I stare at her enraged face. The lines carving into her forehead beneath her wispy bangs. The tension in her pursed lips. “I didn’t want you to get hurt.”

“Bullshit. You did it because you hunt first and think second. Which is a great way to get yourself killed. But let’s just pretend you meant that, what about me? Huh? I was worried about you. We didn’t know if you’d lived or died when Reid sent us home. Can you imagine?”

The thought of not knowing if some vampire had drained Sophia makes me nauseous. “No,” I admit. “I’m sorry.”

“Yeah. You should be. It’s your weird abilities that caused all this fucked-upness.”

My blood stops. “What weird abilities?”

Sophia sits back down at her desk and pulls her feet up under her. “No need to play dumb. Your secret is safe with me. Even when you’re being a selfish little loner.”

But I can’t relax. It’s not that I don’t trust her, it’s just that my dad never faltered on his very first rule: Nobody can know you’re an aeon. “I don’t know what you’re talking about.”

“Okay.” She shrugs. “But I saw the way you followed the trail of that vampire. It was like you had a homing device in your brain or something. And don’t give me some hunter instinct crap. I’ve seen you rely solely on your senses. It was like watching someone play Marco Polo in the Atlantic.”

I’m so anxious I don’t say anything. Nobody knows. Nobody has known but my dad my entire life. And he’s dead, so…Nobody knows but me. And now Sophia.

She seems to clock my anxiety, because her brows meet in concern and she quiets a little. “Hey.”

“Hi.” I might be shaking.

“I won’t tell anyone you’re an aeon. You have my word. I’ll always have your back, Viv.”
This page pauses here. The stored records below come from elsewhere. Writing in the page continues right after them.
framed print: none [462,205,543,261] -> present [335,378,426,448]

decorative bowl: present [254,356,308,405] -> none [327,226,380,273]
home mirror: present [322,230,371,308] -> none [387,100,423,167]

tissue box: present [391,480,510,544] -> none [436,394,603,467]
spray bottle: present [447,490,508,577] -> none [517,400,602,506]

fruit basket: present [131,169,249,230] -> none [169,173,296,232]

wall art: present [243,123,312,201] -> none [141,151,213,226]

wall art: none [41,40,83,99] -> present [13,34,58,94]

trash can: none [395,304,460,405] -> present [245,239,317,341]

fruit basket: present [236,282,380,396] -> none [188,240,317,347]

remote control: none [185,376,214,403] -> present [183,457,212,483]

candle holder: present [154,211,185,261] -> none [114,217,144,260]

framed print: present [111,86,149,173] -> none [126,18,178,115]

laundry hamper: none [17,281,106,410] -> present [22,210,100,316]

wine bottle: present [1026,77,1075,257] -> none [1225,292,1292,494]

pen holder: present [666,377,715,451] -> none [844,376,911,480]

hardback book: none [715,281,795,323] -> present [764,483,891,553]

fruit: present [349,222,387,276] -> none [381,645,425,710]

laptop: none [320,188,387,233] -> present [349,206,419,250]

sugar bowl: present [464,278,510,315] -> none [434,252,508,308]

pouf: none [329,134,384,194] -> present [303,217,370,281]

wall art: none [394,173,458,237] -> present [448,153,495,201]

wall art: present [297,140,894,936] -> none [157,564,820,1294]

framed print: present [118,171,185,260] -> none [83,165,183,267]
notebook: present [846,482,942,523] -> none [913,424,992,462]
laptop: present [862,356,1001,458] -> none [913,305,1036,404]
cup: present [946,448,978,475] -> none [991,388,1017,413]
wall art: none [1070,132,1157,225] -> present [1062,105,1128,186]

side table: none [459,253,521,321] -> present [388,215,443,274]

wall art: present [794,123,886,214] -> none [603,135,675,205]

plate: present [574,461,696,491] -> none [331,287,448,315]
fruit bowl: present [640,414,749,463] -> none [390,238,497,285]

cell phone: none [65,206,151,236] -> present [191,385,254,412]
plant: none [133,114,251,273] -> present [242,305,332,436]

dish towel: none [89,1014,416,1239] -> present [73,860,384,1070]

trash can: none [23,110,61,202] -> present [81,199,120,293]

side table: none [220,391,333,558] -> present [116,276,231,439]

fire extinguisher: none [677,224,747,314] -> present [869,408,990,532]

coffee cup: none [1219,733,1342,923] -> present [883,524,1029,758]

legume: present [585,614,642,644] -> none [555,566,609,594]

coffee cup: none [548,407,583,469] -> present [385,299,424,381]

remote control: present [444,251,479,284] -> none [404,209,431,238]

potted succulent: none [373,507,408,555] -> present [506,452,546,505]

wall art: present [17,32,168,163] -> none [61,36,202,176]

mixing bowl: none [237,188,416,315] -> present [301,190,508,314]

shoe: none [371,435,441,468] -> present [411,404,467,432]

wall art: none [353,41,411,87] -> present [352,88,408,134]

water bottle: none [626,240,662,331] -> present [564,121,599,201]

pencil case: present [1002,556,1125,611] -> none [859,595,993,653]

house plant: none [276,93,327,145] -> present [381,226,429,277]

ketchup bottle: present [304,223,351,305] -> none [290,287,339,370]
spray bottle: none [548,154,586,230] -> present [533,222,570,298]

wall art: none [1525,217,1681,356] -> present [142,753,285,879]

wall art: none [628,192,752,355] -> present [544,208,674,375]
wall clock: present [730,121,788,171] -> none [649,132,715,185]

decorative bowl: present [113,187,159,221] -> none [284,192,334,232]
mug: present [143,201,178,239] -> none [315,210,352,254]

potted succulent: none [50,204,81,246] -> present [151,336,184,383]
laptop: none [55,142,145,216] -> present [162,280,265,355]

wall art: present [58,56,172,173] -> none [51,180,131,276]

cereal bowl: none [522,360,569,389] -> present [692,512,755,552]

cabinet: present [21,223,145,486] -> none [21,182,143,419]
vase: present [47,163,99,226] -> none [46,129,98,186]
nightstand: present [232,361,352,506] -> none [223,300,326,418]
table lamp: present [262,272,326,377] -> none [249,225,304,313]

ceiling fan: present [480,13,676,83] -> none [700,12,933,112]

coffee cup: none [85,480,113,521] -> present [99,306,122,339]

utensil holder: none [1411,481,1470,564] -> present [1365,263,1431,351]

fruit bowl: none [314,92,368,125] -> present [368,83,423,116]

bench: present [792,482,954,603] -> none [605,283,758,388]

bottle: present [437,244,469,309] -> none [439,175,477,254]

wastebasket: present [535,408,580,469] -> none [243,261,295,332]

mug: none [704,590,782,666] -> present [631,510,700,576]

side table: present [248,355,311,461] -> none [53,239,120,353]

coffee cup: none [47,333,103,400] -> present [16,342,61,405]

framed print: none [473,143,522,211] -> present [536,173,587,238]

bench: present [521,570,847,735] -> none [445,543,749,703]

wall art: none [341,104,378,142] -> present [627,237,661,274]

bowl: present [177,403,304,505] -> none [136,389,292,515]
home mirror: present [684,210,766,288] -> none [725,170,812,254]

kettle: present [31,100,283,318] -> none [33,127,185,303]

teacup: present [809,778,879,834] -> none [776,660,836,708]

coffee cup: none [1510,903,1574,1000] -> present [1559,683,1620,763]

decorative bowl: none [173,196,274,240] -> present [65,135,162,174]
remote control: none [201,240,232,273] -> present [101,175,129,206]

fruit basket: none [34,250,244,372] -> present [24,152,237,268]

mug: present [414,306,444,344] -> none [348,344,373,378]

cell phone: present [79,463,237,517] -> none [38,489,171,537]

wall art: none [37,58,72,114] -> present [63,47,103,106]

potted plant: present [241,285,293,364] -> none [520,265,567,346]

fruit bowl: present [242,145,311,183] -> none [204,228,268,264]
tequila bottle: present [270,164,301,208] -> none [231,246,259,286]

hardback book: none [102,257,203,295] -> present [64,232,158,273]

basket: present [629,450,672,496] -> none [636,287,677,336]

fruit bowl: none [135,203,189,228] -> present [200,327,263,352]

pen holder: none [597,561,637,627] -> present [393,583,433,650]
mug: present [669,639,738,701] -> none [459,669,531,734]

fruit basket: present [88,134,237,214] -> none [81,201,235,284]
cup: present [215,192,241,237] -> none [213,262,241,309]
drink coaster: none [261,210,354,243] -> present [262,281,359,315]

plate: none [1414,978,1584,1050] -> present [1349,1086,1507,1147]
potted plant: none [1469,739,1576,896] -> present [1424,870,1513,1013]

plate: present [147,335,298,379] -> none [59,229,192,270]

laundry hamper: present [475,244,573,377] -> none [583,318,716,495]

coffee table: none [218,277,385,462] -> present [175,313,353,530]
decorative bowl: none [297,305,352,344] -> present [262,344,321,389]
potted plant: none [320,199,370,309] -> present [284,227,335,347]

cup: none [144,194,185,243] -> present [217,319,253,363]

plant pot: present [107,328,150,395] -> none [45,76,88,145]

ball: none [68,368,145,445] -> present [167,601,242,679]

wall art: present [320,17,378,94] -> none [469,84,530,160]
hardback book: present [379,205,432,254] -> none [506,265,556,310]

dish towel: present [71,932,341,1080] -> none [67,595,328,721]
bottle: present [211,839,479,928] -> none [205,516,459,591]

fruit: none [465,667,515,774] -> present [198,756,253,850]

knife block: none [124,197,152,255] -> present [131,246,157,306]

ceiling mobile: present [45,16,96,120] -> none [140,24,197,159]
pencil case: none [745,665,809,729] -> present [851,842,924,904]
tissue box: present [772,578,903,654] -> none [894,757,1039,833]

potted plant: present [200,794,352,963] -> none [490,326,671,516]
Sinking into my bed, I exhale a thousand sighs in one. “You aren’t scared?” Of me? Of what I could do?

“Scared? I fight creatures from hell. Eerie girls with Victorian-era lockets don’t frighten me. Even if they do crave the kill. We all have vices.”

I close my eyes. “I’m really sorry about today.”

“It’s fine,” she says, standing up and coming over to sit with me. She pulls me into a hug and pets my hair like my mom used to when I was little. “It was fun having the moral high ground. Doesn’t happen to me too often.”

“You’re welcome, then,” I say with a weak laugh.

“Are you…the last one alive?”

I shrug. “No clue. It’s not like I’ve had anyone I can talk to about this.”

I feel her nod beside me. “That must have been really fucking lonely.”

Though I’m sure it’s just the waning effects of the sedative, exhausted tears prickle at my eyes. It’s been such a long day. A long life, honestly. “I’ve been so scared I’ll hurt someone.”

“You would never do that, Viv. Never.”

We stay like that for a while. Sophia running her fingers through my hair. My eyes fluttering closed. Before I nod off, I make sure to tell her, “I’ll always have your back too.”